In her discussion of the Lord’s Prayer, St. Teresa no doubt shares the fruit of some of her meditations upon Christ’s humanity. In Chapter 27 of The Way of Perfection, in discussing the word “our” in “Our Father,” she writes (27:2):
“O Son of God and my Lord! How is it that you give so much all together in the first words? Since you humble yourself to such an extreme in joining with us in prayer and making yourself the Brother of creatures so lowly and wretched, how is it that You give us in the name of Your Father everything that can be given?”
Jesus, who is God, prays to the Father with us, “Our Father.” He is made flesh and prays with us as part of that “Our.”
In Chapter 33, she begins her discussion of daily bread. Near the end of 33:1, she writes:
“Now then, once Jesus saw the need, he sought out a wonderful means by which to show the extreme of his love for us, and in his own name and in that of his brothers he made the following petition: ‘Give us this day, Lord, our daily bread.’”
She sees special emphasis in the repetition in the phrase, which again draws her attention to Jesus’ humanity (33:4):
“I have noticed how in this petition alone he repeats the words: first he says and asks the Father to give us this daily bread, and then repeats, ‘give it to us this day, Lord,’ invoking the Father again. It’s as though Jesus tells the Father that he is now ours since the Father has given him to us to die for us; and asks that the Father not take him from us until the end of the world; that he allow him to serve each day.”
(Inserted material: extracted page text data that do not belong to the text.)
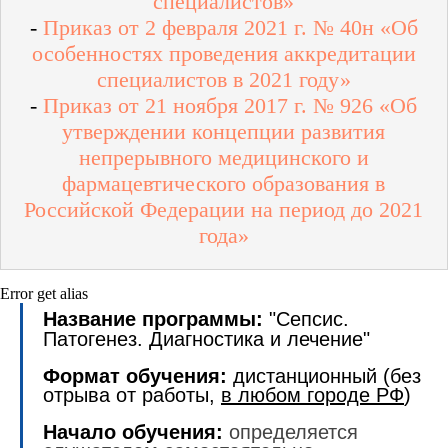
специалистов»
-
Приказ от 2 февраля 2021 г. № 40н «Об
особенностях проведения аккредитации
специалистов в 2021 году»
-
Приказ от 21 ноября 2017 г. № 926 «Об
утверждении концепции развития
непрерывного медицинского и
фармацевтического образования в
Российской Федерации на период до 2021
года»
Error get alias
Название программы:
"Сепсис.
Патогенез. Диагностика и лечение"
Формат обучения:
дистанционный (без
отрыва от работы,
в любом городе РФ
)
Начало обучения:
определяется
Kieran Kavanaugh, O.C.D.’s footnote explains that the Castilian version said, “Give us our daily bread this day. In the following paragraph, St. Teresa stresses Jesus' humanity further:
“Since by sharing in our nature he has become one with us here below – and as Lord of his own will – he reminds the Father that because he belongs to him the Father in turn can give him to us. And so he says, ‘our bread.' He doesn’t make any difference between himself and us . . . .”
In a Eucharistic understanding of “bread,” therefore, Jesus, who is Divine and whose real presence is in the very Eucharist for which we pray, also reflects His humanity, in that He prays with us “Give us” although the thing prayed for is His very self. Reflecting on this, St. Teresa concludes that Jesus is praying that the Father will give Jesus to us in the Eucharist and not to take Him from us until the end of the world.
In this petition, the differences between Pope Benedict XVI's and St. Teresa of Avila's respective insights into the Lord's Prayer differ more than in the aspects of the same prayer mentioned in earlier posts in this series. However, they still complement each other, sometimes in surprising ways. It is possible to imagine them in conversation with each other, each of them having something of value to contribute in response to what the other has to say on this aspect of the Lord's Prayer. In combination, Pope Benedict's insights into the Divinity of Christ and St. Teresa's insights into His humanity supplement each other in a way that, it seems to me, draws out more fully the meaning each of them had in mind.